● JOB
Retype every line in the records below without changing a single character.

● Stored data
-------------------------
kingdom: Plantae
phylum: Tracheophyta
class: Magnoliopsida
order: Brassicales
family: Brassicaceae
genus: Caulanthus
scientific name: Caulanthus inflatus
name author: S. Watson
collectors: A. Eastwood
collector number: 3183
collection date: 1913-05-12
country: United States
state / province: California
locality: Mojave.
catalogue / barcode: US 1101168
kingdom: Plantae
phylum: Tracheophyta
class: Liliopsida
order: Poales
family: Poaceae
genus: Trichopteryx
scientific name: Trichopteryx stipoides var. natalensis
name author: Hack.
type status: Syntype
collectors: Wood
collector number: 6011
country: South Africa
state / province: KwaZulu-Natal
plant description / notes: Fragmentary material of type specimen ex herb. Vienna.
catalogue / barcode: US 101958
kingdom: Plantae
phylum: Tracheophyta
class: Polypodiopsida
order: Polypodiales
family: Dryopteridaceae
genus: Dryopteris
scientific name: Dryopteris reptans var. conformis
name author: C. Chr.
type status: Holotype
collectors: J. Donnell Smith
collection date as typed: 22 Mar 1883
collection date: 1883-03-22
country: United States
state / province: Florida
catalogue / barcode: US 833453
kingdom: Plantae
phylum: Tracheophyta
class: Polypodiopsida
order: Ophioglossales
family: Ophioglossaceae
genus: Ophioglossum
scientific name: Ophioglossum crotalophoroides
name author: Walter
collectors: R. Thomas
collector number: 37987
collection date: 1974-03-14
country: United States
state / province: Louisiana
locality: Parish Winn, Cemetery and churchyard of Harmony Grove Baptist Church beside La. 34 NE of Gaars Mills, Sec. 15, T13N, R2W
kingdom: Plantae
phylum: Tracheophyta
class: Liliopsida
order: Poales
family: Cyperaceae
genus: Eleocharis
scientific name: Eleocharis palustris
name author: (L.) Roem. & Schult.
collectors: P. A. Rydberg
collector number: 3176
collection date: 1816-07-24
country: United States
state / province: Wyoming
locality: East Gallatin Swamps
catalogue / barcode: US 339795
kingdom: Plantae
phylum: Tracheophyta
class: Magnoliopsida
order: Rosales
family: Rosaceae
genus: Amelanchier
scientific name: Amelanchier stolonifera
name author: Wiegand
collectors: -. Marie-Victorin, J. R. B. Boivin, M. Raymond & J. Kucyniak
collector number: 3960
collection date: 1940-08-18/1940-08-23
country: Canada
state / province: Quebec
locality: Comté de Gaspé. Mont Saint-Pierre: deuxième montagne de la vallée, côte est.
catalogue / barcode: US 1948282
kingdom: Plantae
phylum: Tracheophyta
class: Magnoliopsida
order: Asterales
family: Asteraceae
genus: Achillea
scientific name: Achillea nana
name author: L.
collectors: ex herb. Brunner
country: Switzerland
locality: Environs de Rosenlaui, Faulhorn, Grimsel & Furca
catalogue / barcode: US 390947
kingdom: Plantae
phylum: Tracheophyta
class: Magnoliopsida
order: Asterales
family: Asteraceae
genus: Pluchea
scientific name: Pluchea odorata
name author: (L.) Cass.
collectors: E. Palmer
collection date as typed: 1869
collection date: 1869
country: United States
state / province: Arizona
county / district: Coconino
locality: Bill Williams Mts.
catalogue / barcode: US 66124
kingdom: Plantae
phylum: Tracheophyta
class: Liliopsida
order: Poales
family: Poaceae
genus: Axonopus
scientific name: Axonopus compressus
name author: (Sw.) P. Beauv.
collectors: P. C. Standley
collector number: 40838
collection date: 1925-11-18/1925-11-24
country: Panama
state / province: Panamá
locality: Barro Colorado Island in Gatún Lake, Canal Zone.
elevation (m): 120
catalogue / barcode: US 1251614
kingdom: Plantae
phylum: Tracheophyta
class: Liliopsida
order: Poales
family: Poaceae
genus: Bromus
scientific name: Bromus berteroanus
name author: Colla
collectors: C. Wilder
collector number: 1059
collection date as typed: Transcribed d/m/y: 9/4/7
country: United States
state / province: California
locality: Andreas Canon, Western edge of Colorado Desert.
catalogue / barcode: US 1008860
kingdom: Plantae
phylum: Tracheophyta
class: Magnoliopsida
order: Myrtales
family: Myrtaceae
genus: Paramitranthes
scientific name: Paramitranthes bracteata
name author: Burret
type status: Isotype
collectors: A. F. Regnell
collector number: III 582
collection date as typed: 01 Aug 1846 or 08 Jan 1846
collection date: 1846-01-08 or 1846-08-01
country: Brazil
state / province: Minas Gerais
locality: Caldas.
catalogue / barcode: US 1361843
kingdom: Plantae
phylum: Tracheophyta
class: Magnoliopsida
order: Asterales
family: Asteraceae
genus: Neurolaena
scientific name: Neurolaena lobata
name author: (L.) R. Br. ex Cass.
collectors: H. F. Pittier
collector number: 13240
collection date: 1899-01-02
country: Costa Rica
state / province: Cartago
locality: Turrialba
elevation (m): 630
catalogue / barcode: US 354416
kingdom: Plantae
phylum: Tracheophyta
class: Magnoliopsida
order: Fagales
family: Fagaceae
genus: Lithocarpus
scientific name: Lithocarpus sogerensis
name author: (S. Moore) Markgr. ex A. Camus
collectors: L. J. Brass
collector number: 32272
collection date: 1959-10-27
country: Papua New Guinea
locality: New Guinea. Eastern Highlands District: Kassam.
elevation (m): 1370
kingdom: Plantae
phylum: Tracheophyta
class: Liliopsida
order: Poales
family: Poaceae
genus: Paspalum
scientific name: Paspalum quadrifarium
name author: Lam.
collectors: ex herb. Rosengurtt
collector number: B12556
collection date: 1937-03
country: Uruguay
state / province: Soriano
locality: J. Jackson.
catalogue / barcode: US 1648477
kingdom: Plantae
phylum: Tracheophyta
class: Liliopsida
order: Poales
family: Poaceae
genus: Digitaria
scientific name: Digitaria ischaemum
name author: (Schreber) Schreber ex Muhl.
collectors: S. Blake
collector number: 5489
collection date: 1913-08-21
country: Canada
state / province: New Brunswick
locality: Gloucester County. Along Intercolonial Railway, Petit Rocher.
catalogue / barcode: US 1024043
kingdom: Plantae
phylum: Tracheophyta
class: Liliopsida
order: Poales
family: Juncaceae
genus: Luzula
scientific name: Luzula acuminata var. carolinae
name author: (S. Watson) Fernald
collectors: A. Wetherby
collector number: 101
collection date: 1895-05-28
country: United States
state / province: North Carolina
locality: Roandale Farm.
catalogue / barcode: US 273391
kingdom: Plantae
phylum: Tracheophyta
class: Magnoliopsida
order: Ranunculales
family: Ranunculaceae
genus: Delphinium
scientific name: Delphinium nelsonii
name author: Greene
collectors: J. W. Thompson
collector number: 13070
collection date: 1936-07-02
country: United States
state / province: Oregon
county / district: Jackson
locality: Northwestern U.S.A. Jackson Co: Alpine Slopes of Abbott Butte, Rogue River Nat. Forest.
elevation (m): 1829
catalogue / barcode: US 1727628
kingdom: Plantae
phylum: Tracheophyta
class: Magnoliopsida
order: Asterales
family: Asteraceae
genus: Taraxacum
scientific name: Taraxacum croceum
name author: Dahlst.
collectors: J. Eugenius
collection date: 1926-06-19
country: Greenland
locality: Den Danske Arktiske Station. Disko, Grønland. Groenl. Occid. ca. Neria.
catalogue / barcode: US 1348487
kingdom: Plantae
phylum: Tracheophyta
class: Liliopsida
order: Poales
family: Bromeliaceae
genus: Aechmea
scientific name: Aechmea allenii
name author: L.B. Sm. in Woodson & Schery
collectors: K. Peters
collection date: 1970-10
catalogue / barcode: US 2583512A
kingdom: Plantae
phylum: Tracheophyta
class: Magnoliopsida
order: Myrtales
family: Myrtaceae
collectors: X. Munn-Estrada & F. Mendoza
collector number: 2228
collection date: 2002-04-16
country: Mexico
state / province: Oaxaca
-------------------------
● RESULT OF THE TASK
kingdom: Plantae
phylum: Tracheophyta
class: Magnoliopsida
order: Brassicales
family: Brassicaceae
genus: Caulanthus
scientific name: Caulanthus inflatus
name author: S. Watson
collectors: A. Eastwood
collector number: 3183
collection date: 1913-05-12
country: United States
state / province: California
locality: Mojave.
catalogue / barcode: US 1101168
kingdom: Plantae
phylum: Tracheophyta
class: Liliopsida
order: Poales
family: Poaceae
genus: Trichopteryx
scientific name: Trichopteryx stipoides var. natalensis
name author: Hack.
type status: Syntype
collectors: Wood
collector number: 6011
country: South Africa
state / province: KwaZulu-Natal
plant description / notes: Fragmentary material of type specimen ex herb. Vienna.
catalogue / barcode: US 101958
kingdom: Plantae
phylum: Tracheophyta
class: Polypodiopsida
order: Polypodiales
family: Dryopteridaceae
genus: Dryopteris
scientific name: Dryopteris reptans var. conformis
name author: C. Chr.
type status: Holotype
collectors: J. Donnell Smith
collection date as typed: 22 Mar 1883
collection date: 1883-03-22
country: United States
state / province: Florida
catalogue / barcode: US 833453
kingdom: Plantae
phylum: Tracheophyta
class: Polypodiopsida
order: Ophioglossales
family: Ophioglossaceae
genus: Ophioglossum
scientific name: Ophioglossum crotalophoroides
name author: Walter
collectors: R. Thomas
collector number: 37987
collection date: 1974-03-14
country: United States
state / province: Louisiana
locality: Parish Winn, Cemetery and churchyard of Harmony Grove Baptist Church beside La. 34 NE of Gaars Mills, Sec. 15, T13N, R2W
kingdom: Plantae
phylum: Tracheophyta
class: Liliopsida
order: Poales
family: Cyperaceae
genus: Eleocharis
scientific name: Eleocharis palustris
name author: (L.) Roem. & Schult.
collectors: P. A. Rydberg
collector number: 3176
collection date: 1816-07-24
country: United States
state / province: Wyoming
locality: East Gallatin Swamps
catalogue / barcode: US 339795
kingdom: Plantae
phylum: Tracheophyta
class: Magnoliopsida
order: Rosales
family: Rosaceae
genus: Amelanchier
scientific name: Amelanchier stolonifera
name author: Wiegand
collectors: -. Marie-Victorin, J. R. B. Boivin, M. Raymond & J. Kucyniak
collector number: 3960
collection date: 1940-08-18/1940-08-23
country: Canada
state / province: Quebec
locality: Comté de Gaspé. Mont Saint-Pierre: deuxième montagne de la vallée, côte est.
catalogue / barcode: US 1948282
kingdom: Plantae
phylum: Tracheophyta
class: Magnoliopsida
order: Asterales
family: Asteraceae
genus: Achillea
scientific name: Achillea nana
name author: L.
collectors: ex herb. Brunner
country: Switzerland
locality: Environs de Rosenlaui, Faulhorn, Grimsel & Furca
catalogue / barcode: US 390947
kingdom: Plantae
phylum: Tracheophyta
class: Magnoliopsida
order: Asterales
family: Asteraceae
genus: Pluchea
scientific name: Pluchea odorata
name author: (L.) Cass.
collectors: E. Palmer
collection date as typed: 1869
collection date: 1869
country: United States
state / province: Arizona
county / district: Coconino
locality: Bill Williams Mts.
catalogue / barcode: US 66124
kingdom: Plantae
phylum: Tracheophyta
class: Liliopsida
order: Poales
family: Poaceae
genus: Axonopus
scientific name: Axonopus compressus
name author: (Sw.) P. Beauv.
collectors: P. C. Standley
collector number: 40838
collection date: 1925-11-18/1925-11-24
country: Panama
state / province: Panamá
locality: Barro Colorado Island in Gatún Lake, Canal Zone.
elevation (m): 120
catalogue / barcode: US 1251614
kingdom: Plantae
phylum: Tracheophyta
class: Liliopsida
order: Poales
family: Poaceae
genus: Bromus
scientific name: Bromus berteroanus
name author: Colla
collectors: C. Wilder
collector number: 1059
collection date as typed: Transcribed d/m/y: 9/4/7
country: United States
state / province: California
locality: Andreas Canon, Western edge of Colorado Desert.
catalogue / barcode: US 1008860
kingdom: Plantae
phylum: Tracheophyta
class: Magnoliopsida
order: Myrtales
family: Myrtaceae
genus: Paramitranthes
scientific name: Paramitranthes bracteata
name author: Burret
type status: Isotype
collectors: A. F. Regnell
collector number: III 582
collection date as typed: 01 Aug 1846 or 08 Jan 1846
collection date: 1846-01-08 or 1846-08-01
country: Brazil
state / province: Minas Gerais
locality: Caldas.
catalogue / barcode: US 1361843
kingdom: Plantae
phylum: Tracheophyta
class: Magnoliopsida
order: Asterales
family: Asteraceae
genus: Neurolaena
scientific name: Neurolaena lobata
name author: (L.) R. Br. ex Cass.
collectors: H. F. Pittier
collector number: 13240
collection date: 1899-01-02
country: Costa Rica
state / province: Cartago
locality: Turrialba
elevation (m): 630
catalogue / barcode: US 354416
kingdom: Plantae
phylum: Tracheophyta
class: Magnoliopsida
order: Fagales
family: Fagaceae
genus: Lithocarpus
scientific name: Lithocarpus sogerensis
name author: (S. Moore) Markgr. ex A. Camus
collectors: L. J. Brass
collector number: 32272
collection date: 1959-10-27
country: Papua New Guinea
locality: New Guinea. Eastern Highlands District: Kassam.
elevation (m): 1370
kingdom: Plantae
phylum: Tracheophyta
class: Liliopsida
order: Poales
family: Poaceae
genus: Paspalum
scientific name: Paspalum quadrifarium
name author: Lam.
collectors: ex herb. Rosengurtt
collector number: B12556
collection date: 1937-03
country: Uruguay
state / province: Soriano
locality: J. Jackson.
catalogue / barcode: US 1648477
kingdom: Plantae
phylum: Tracheophyta
class: Liliopsida
order: Poales
family: Poaceae
genus: Digitaria
scientific name: Digitaria ischaemum
name author: (Schreber) Schreber ex Muhl.
collectors: S. Blake
collector number: 5489
collection date: 1913-08-21
country: Canada
state / province: New Brunswick
locality: Gloucester County. Along Intercolonial Railway, Petit Rocher.
catalogue / barcode: US 1024043
kingdom: Plantae
phylum: Tracheophyta
class: Liliopsida
order: Poales
family: Juncaceae
genus: Luzula
scientific name: Luzula acuminata var. carolinae
name author: (S. Watson) Fernald
collectors: A. Wetherby
collector number: 101
collection date: 1895-05-28
country: United States
state / province: North Carolina
locality: Roandale Farm.
catalogue / barcode: US 273391
kingdom: Plantae
phylum: Tracheophyta
class: Magnoliopsida
order: Ranunculales
family: Ranunculaceae
genus: Delphinium
scientific name: Delphinium nelsonii
name author: Greene
collectors: J. W. Thompson
collector number: 13070
collection date: 1936-07-02
country: United States
state / province: Oregon
county / district: Jackson
locality: Northwestern U.S.A. Jackson Co: Alpine Slopes of Abbott Butte, Rogue River Nat. Forest.
elevation (m): 1829
catalogue / barcode: US 1727628
kingdom: Plantae
phylum: Tracheophyta
class: Magnoliopsida
order: Asterales
family: Asteraceae
genus: Taraxacum
scientific name: Taraxacum croceum
name author: Dahlst.
collectors: J. Eugenius
collection date: 1926-06-19
country: Greenland
locality: Den Danske Arktiske Station. Disko, Grønland. Groenl. Occid. ca. Neria.
catalogue / barcode: US 1348487
kingdom: Plantae
phylum: Tracheophyta
class: Liliopsida
order: Poales
family: Bromeliaceae
genus: Aechmea
scientific name: Aechmea allenii
name author: L.B. Sm. in Woodson & Schery
collectors: K. Peters
collection date: 1970-10
catalogue / barcode: US 2583512A
kingdom: Plantae
phylum: Tracheophyta
class: Magnoliopsida
order: Myrtales
family: Myrtaceae
collectors: X. Munn-Estrada & F. Mendoza
collector number: 2228
collection date: 2002-04-16
country: Mexico
state / province: Oaxaca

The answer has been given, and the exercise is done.